[PAGE EXTRACT]
One day someone from the finance department in the EPRDF approached me asking why I failed to come to work. I told him why. From that day the TPLF decided to terrorize me definitely.

The first step was to throw me out of the house even though I was paying the rent. They set on me an OPDO functionary from Wollega with whom I shared the house for months, a very polite and outwardly refined short man, fat and chubby, with a round face and restless big eyes. He treated me with great respect for some time. Now he suddenly ran wild and started beating his wife and his small children in front of me. I could not believe my eyes. Each time this took place the woman came running to my sleeping room with the children. Once he went as far as turning a revolver on me. But he seemed to hesitate and turned away, shouting that I should leave the house if I did not like him. He then went through the reception room banging on furniture and doors, making a loud racket for some time. Back to his room he started firing the revolver for some minutes at short intervals, I could not say at whom or what. I thought the police, nearby, might come, and stayed where I was, puzzled and afraid. Nothing happened. The woman, a delicate looking person, was so shocked by this behavior which, she said, took her completely by surprise, that she disappeared with the children for a few days. Finally the man decided to humiliate some religious people who were visiting me, without the slightest provocation. I immediately moved out of the house but the TPLF did not stop at that. I was obliged to change more places of residence because of provocations by TPLF’s Kebele agents. The provocations were too numerous to recount here till I left the country. I did not disclose this terror, to which I was subjected, even to people close to me lest they should worry too much about me and be terrified themselves. Life has taught me not to feel sorry for myself. That does not mean I do not feel the pinch.

Most of us in Ethiopia live still in the darkest hours of history even in this 21st century. Satisfactorily explaining the situation in Ethiopia even to many intelligent people who live in western democracies is not easy. Actually it can be an uphill work. On returning to Germany in 1995 I explained the situation in Ethiopia, for example, to, among others, my German close friend Ulrich Kiwus, an electrical engineer, and to his wonderful family, including his dear parents, with whom I feel absolutely at home. On my return Ulrich accommodated me in his flat for a long time till I found my own lodging. He is a true friend and a great source of encouragement to me in many ways. Even he said to me one day as we sat drinking coffee: “Hadi, forget politics, go back to Ethiopia and make business.” I looked at him for sometime without saying anything. Then he added “You have German citizenship, what are you afraid of?” He ended by saying he would come along to see what would happen to me. He meant it with the best intention. If one is looking for such considerations in Ethiopia one has come certainly to a wrong place. There are many cold facts in Ethiopia.
[/PAGE EXTRACT]
[RECORD EXTRACTS]
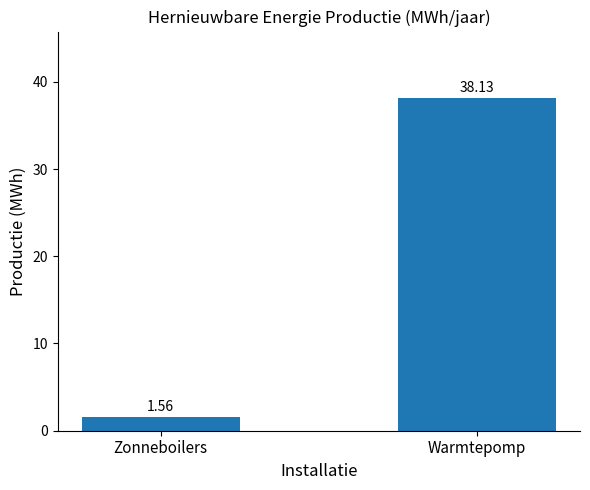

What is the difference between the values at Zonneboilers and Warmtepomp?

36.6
[/RECORD EXTRACTS]
[RECORD EXTRACTS]
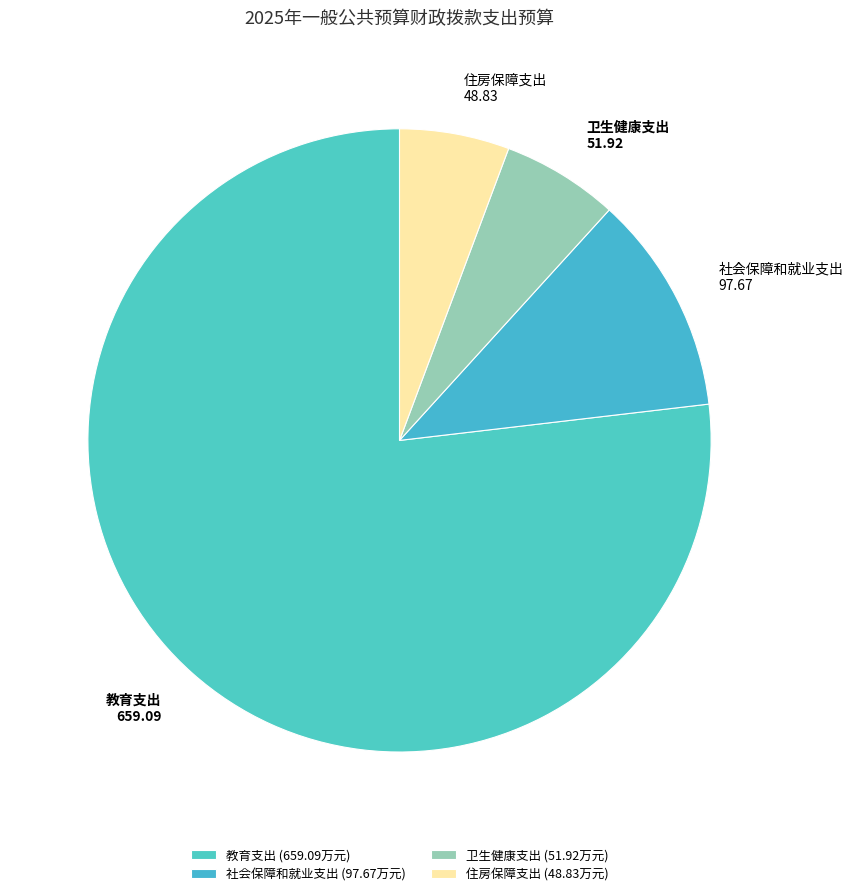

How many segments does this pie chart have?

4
[/RECORD EXTRACTS]
**PROBLEM REQUIREMENTS:**
Please edit the Ethiopia memoir passage: write out everything from "One day someone" down to "terrorize me definitely.", putting "personnel office" in place of "finance department".

**RESULT:**
One day someone from the personnel office in the EPRDF approached me asking why I failed to come to work. I told him why. From that day the TPLF decided to terrorize me definitely.